**Try it**
Every entry should be given again exactly, with nothing dropped.

**Dataset**
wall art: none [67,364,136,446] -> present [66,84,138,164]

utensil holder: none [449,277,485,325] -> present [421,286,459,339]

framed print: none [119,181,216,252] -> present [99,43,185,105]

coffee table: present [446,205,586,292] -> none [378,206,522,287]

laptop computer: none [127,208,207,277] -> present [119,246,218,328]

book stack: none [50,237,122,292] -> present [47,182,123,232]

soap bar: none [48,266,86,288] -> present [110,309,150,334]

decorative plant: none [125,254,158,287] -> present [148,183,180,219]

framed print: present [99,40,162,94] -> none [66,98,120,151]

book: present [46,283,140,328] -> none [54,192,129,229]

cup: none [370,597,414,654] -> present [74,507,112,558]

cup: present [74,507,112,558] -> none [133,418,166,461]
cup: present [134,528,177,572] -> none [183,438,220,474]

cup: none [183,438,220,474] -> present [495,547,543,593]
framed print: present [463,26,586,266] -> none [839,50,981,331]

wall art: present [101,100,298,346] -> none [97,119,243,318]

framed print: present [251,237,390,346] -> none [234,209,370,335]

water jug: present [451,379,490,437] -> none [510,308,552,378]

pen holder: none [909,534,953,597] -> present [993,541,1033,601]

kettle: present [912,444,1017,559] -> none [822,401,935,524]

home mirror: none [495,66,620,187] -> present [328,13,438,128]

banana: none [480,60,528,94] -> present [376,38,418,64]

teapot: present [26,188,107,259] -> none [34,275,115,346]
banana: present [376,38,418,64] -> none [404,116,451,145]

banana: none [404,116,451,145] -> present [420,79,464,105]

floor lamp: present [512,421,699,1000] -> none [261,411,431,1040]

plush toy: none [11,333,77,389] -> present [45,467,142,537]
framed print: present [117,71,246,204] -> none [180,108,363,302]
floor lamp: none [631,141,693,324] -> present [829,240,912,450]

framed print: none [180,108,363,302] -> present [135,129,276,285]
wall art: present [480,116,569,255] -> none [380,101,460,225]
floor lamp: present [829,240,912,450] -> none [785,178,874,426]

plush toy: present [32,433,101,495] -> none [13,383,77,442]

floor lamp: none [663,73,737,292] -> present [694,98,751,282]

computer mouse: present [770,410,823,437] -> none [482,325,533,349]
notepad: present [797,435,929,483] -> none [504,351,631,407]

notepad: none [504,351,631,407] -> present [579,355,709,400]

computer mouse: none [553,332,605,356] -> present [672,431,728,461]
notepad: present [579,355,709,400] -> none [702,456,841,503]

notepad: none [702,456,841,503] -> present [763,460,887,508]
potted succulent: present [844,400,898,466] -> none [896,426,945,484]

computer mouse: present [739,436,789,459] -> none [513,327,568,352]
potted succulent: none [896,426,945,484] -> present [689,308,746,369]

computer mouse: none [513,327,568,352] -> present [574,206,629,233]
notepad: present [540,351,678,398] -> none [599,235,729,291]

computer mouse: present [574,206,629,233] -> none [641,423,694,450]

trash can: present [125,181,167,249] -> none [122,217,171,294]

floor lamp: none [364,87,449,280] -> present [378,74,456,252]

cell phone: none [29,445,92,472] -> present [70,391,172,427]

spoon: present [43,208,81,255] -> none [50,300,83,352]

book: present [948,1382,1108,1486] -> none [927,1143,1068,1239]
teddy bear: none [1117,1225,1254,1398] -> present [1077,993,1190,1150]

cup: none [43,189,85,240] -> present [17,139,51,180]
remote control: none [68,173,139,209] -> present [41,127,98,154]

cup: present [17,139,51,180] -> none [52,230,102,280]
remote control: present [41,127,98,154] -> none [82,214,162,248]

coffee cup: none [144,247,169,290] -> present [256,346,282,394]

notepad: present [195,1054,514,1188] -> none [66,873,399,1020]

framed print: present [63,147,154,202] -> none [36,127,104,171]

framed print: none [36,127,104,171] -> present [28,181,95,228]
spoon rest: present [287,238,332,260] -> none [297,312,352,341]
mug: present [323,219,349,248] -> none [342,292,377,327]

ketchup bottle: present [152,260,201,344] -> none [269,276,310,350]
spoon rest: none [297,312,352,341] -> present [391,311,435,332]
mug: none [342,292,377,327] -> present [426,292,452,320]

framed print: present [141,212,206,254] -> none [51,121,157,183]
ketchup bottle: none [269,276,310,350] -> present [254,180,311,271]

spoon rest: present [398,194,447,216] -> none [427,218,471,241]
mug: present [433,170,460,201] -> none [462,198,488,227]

**Finished task**
wall art: none [67,364,136,446] -> present [66,84,138,164]

utensil holder: none [449,277,485,325] -> present [421,286,459,339]

framed print: none [119,181,216,252] -> present [99,43,185,105]

coffee table: present [446,205,586,292] -> none [378,206,522,287]

laptop computer: none [127,208,207,277] -> present [119,246,218,328]

book stack: none [50,237,122,292] -> present [47,182,123,232]

soap bar: none [48,266,86,288] -> present [110,309,150,334]

decorative plant: none [125,254,158,287] -> present [148,183,180,219]

framed print: present [99,40,162,94] -> none [66,98,120,151]

book: present [46,283,140,328] -> none [54,192,129,229]

cup: none [370,597,414,654] -> present [74,507,112,558]

cup: present [74,507,112,558] -> none [133,418,166,461]
cup: present [134,528,177,572] -> none [183,438,220,474]

cup: none [183,438,220,474] -> present [495,547,543,593]
framed print: present [463,26,586,266] -> none [839,50,981,331]

wall art: present [101,100,298,346] -> none [97,119,243,318]

framed print: present [251,237,390,346] -> none [234,209,370,335]

water jug: present [451,379,490,437] -> none [510,308,552,378]

pen holder: none [909,534,953,597] -> present [993,541,1033,601]

kettle: present [912,444,1017,559] -> none [822,401,935,524]

home mirror: none [495,66,620,187] -> present [328,13,438,128]

banana: none [480,60,528,94] -> present [376,38,418,64]

teapot: present [26,188,107,259] -> none [34,275,115,346]
banana: present [376,38,418,64] -> none [404,116,451,145]

banana: none [404,116,451,145] -> present [420,79,464,105]

floor lamp: present [512,421,699,1000] -> none [261,411,431,1040]

plush toy: none [11,333,77,389] -> present [45,467,142,537]
framed print: present [117,71,246,204] -> none [180,108,363,302]
floor lamp: none [631,141,693,324] -> present [829,240,912,450]

framed print: none [180,108,363,302] -> present [135,129,276,285]
wall art: present [480,116,569,255] -> none [380,101,460,225]
floor lamp: present [829,240,912,450] -> none [785,178,874,426]

plush toy: present [32,433,101,495] -> none [13,383,77,442]

floor lamp: none [663,73,737,292] -> present [694,98,751,282]

computer mouse: present [770,410,823,437] -> none [482,325,533,349]
notepad: present [797,435,929,483] -> none [504,351,631,407]

notepad: none [504,351,631,407] -> present [579,355,709,400]

computer mouse: none [553,332,605,356] -> present [672,431,728,461]
notepad: present [579,355,709,400] -> none [702,456,841,503]

notepad: none [702,456,841,503] -> present [763,460,887,508]
potted succulent: present [844,400,898,466] -> none [896,426,945,484]

computer mouse: present [739,436,789,459] -> none [513,327,568,352]
potted succulent: none [896,426,945,484] -> present [689,308,746,369]

computer mouse: none [513,327,568,352] -> present [574,206,629,233]
notepad: present [540,351,678,398] -> none [599,235,729,291]

computer mouse: present [574,206,629,233] -> none [641,423,694,450]

trash can: present [125,181,167,249] -> none [122,217,171,294]

floor lamp: none [364,87,449,280] -> present [378,74,456,252]

cell phone: none [29,445,92,472] -> present [70,391,172,427]

spoon: present [43,208,81,255] -> none [50,300,83,352]

book: present [948,1382,1108,1486] -> none [927,1143,1068,1239]
teddy bear: none [1117,1225,1254,1398] -> present [1077,993,1190,1150]

cup: none [43,189,85,240] -> present [17,139,51,180]
remote control: none [68,173,139,209] -> present [41,127,98,154]

cup: present [17,139,51,180] -> none [52,230,102,280]
remote control: present [41,127,98,154] -> none [82,214,162,248]

coffee cup: none [144,247,169,290] -> present [256,346,282,394]

notepad: present [195,1054,514,1188] -> none [66,873,399,1020]

framed print: present [63,147,154,202] -> none [36,127,104,171]

framed print: none [36,127,104,171] -> present [28,181,95,228]
spoon rest: present [287,238,332,260] -> none [297,312,352,341]
mug: present [323,219,349,248] -> none [342,292,377,327]

ketchup bottle: present [152,260,201,344] -> none [269,276,310,350]
spoon rest: none [297,312,352,341] -> present [391,311,435,332]
mug: none [342,292,377,327] -> present [426,292,452,320]

framed print: present [141,212,206,254] -> none [51,121,157,183]
ketchup bottle: none [269,276,310,350] -> present [254,180,311,271]

spoon rest: present [398,194,447,216] -> none [427,218,471,241]
mug: present [433,170,460,201] -> none [462,198,488,227]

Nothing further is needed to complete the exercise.